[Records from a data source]
-*-

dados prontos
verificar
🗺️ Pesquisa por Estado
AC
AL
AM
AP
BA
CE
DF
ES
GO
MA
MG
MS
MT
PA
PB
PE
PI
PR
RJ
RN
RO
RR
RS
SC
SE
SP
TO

-*-

Your goal — Repeat the data verbatim, line after line, leaving nothing out.

Answer space —
dados prontos
verificar
🗺️ Pesquisa por Estado
AC
AL
AM
AP
BA
CE
DF
ES
GO
MA
MG
MS
MT
PA
PB
PE
PI
PR
RJ
RN
RO
RR
RS
SC
SE
SP
TO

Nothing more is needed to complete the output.